Archive for December 2009

Parenting Versus Programming

This post was written for and first appeared in the PHP Advent Calendar 2009.

Advent calendars are about Christmas, and for me Christmas has always been a time for family. This year I have recently joined the ranks of the parents among you. I am taking a short break from work and focusing on being a mother rather than being a programmer. This has led me to reflect on the similarities between parenting and coding. I present these here for your enlightenment, or so you can laugh at me.

Lesson One: Smells

Babies, like programs, are associated with a variety of interesting smells. If you try to ignore the smells associated with babies, they only get worse over time. Then the screaming starts.

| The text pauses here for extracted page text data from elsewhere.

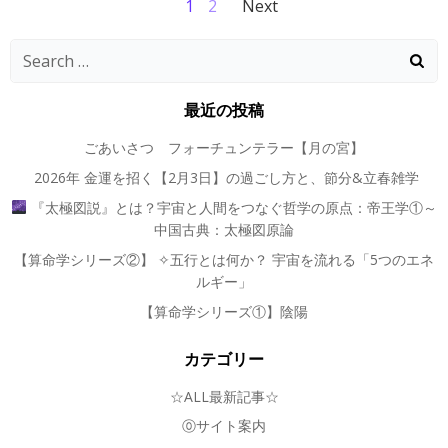
Posts
Posts
Page
Page
1
2
Next
navigation
navigation
Search
for:
最近の投稿
ごあいさつ フォーチュンテラー【月の宮】
2026年 金運を招く【2月3日】の過ごし方と、節分&立春雑学
『太極図説』とは？宇宙と人間をつなぐ哲学の原点：帝王学①～
中国古典：太極図原論
【算命学シリーズ②】 ✧五行とは何か？ 宇宙を流れる「5つのエネ
ルギー」
【算命学シリーズ①】陰陽
カテゴリー
☆ALL最新記事☆
⓪サイト案内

It was Martin Fowler who popularized the notion of code smells. These are defined as parts of your code that do things in an ugly way, or to put it a different way, they are hacks. Typically, when we find these parts of code, our eyes begin to glaze over, and we enter a strange, zombie-like state. (This will also be familiar to parents.) In this state, we are paralyzed and thus prevented from doing anything about the smell. It is only when we emerge from the cave of code smells into the daylight of clean code that we can again be productive. I am not sure whether it is the horror of the code, a tendency to procrastinate that is endemic among programmers, or simply a fear of breaking things that prevents most people from doing something about the mess. It is always the smelliest parts of the code that are the most fragile.

The lesson programmers can learn from babies, here, is to face your smells and get rid of them as quickly as possible. Then everybody’s happy.

Lesson Two: Sleep

I have now been programming for mumble years. Not long after I started work at Mozilla, a delightful Canadian journalist asked me what it was like to work with a group of people “so much younger than myself.” While I am not actually that old, I am old enough to have picked up some skills. One of these skills is the ability to survive on 4 to 6 hours of sleep a night for extended periods. Although this is not my favorite hobby, I have gained a certain level of mastery.

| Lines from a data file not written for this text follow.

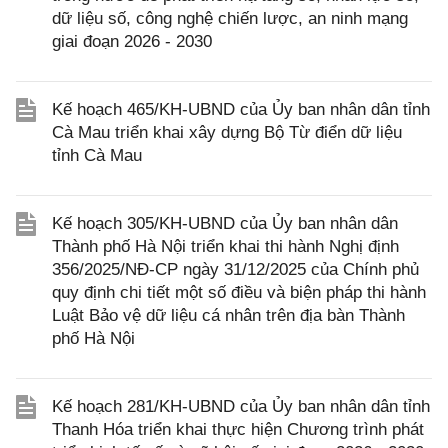
dữ liệu số, công nghệ chiến lược, an ninh mạng
giai đoạn 2026 - 2030
Kế hoạch 465/KH-UBND của Ủy ban nhân dân tỉnh
Cà Mau triển khai xây dựng Bộ Từ điển dữ liệu
tỉnh Cà Mau
Kế hoạch 305/KH-UBND của Ủy ban nhân dân
Thành phố Hà Nội triển khai thi hành Nghị định
356/2025/NĐ-CP ngày 31/12/2025 của Chính phủ
quy định chi tiết một số điều và biện pháp thi hành
Luật Bảo vệ dữ liệu cá nhân trên địa bàn Thành
phố Hà Nội
Kế hoạch 281/KH-UBND của Ủy ban nhân dân tỉnh
Thanh Hóa triển khai thực hiện Chương trình phát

Another thing I’ve learned is that surviving on 4 to 6 hours of sleep a night for an extended period makes you mildly deranged. With parenting, as with programming, it is sometimes required. When you achieve a certain level of derangement, you find that very silly things start to sound like good ideas, or they just start to happen, whether you intended them to or not. For example, you find yourself accidentally filing the baby in the filing cabinet or implementing a new framework.

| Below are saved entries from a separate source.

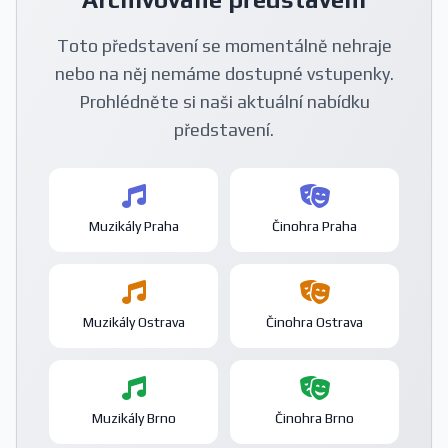
Toto představení se momentálně nehraje
nebo na něj nemáme dostupné vstupenky.
Prohlédněte si naši aktuální nabídku
představení.
Muzikály Praha
Činohra Praha
Muzikály Ostrava
Činohra Ostrava
Muzikály Brno
Činohra Brno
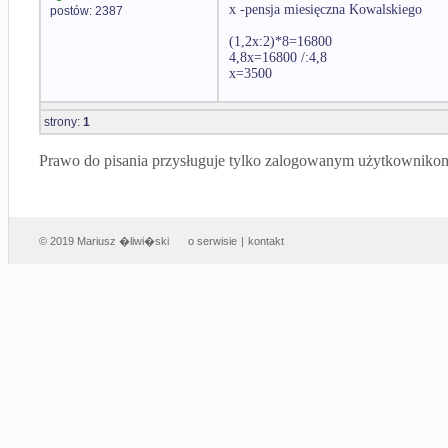
x -pensja miesięczna Kowalskiego
postów: 2387
(1,2x:2)*8=16800
4,8x=16800 /:4,8
x=3500
strony:
1
Prawo do pisania przysługuje tylko zalogowanym użytkowniko
© 2019 Mariusz �liwi�ski
o serwisie
|
kontakt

This is a lesson both programmers and parents can learn from the military: sleep when you can do so safely, and as often as possible. If you can snatch a few minutes of nap here and there, it may not make you feel a lot better, but your degraded IQ will recover somewhat.

Lesson Three: With Great Power Comes Great Responsibility

When you set out to implement a new web app or raise a child — and yes, I do realize these things are not quite on the same scale — you have a great responsibility to do a good job. Otherwise, everyone who has to interact with your app or child in the future will curse your name. Repeatedly. Your baby — whether it is human or code — is totally dependent upon you to do a good job.

Lesson Four: It Takes a Village

On that note, it is important to realize that it is very hard to raise a child or write a web app completely on your own. Some things are better done with a little help from your friends. Whether that help is providing a role model, a shoulder to cry on, advice when you just don’t know what to do, or purely someone to vent to, it really helps to surround yourself with people you can rely on.

That summarizes the commonalities between parenting and programming that I have learned over the last 7 weeks. I suspect I have a great deal more to learn.

One final note: If anyone approaches you to work on a web app that will take 18 years, run away as fast as you can, and do not look back.